Siyah beyaz çekilen film içinde nostaljik bir tat barındırıyor ama bu siyah beyazın anlamını çok da açığa çıkarmıyor, belki de herkesin büyüme dönemlerine ilişkin anılara taşımaya çalışıyor bizleri. Sonuçta Johnny ve Viv arasında da annenin ölümünden sonra oluşan bir kopukluk var. Bir yandan da onu onarma süreci içeriyor bu zorunlu bakım süreci.

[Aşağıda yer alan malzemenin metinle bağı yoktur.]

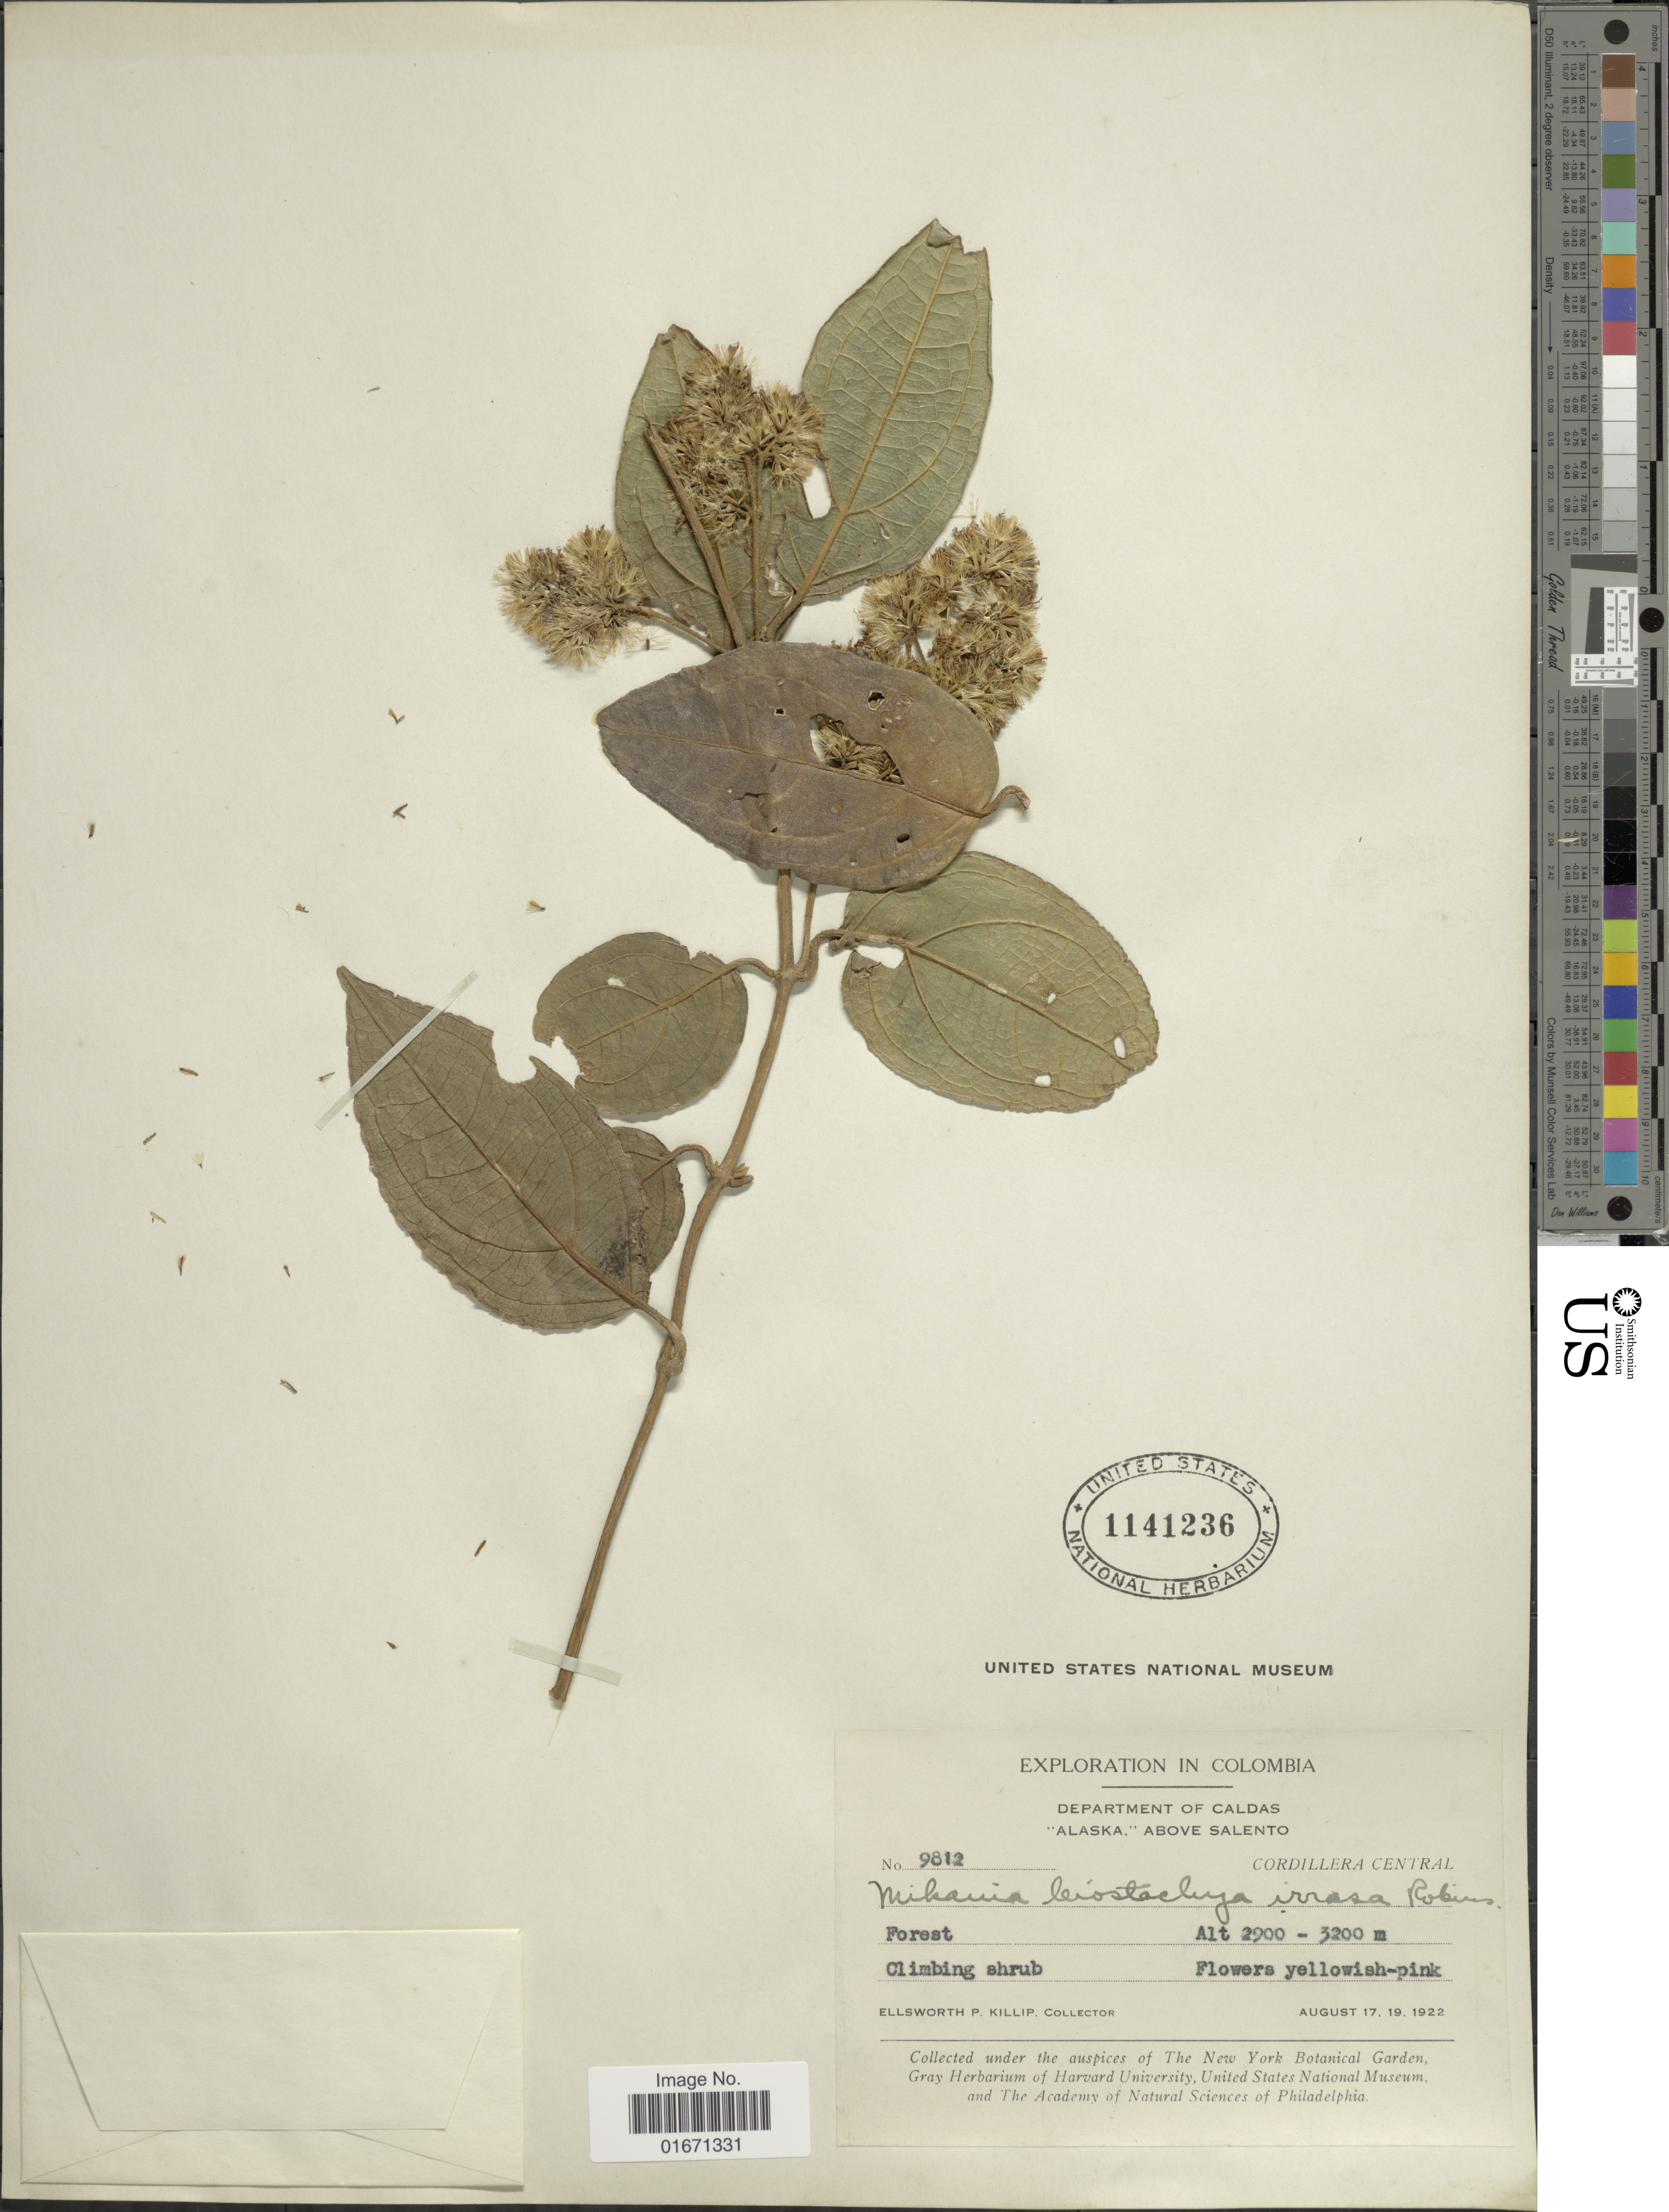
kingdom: Plantae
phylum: Tracheophyta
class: Magnoliopsida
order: Asterales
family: Asteraceae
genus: Mikania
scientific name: Mikania leiostachya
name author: Benth.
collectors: E. P. Killip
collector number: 9812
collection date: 1922-08-17,1922-08-19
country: Colombia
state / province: Caldas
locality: Cordillera Central, "Alaska", above Salento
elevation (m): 2900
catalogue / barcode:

Filmin başrolünde Joaquin Phoenix ve çocuk oyuncu Woody Norman var. Mike Mills filmde karakterlerine yardımcı olacağını düşüneceği fikirler atmaktan geri durmuyor. Onlara kitaplardan ve makalelerden oluşan çıkış işaretleri sunuyor. Bazen de masayı tıkırdatan parmaklar iletişim için işbaşına geçer. Tanımakla ilgili filmin içinde dolaşırken mutlaka kendinizle ilgili cümleler yakalamanız mümkün diye düşünüyorum. Phoenix izlemek her zaman keyifli tabii, Norman’ın çocuk enerjisi ise çok tanıdık!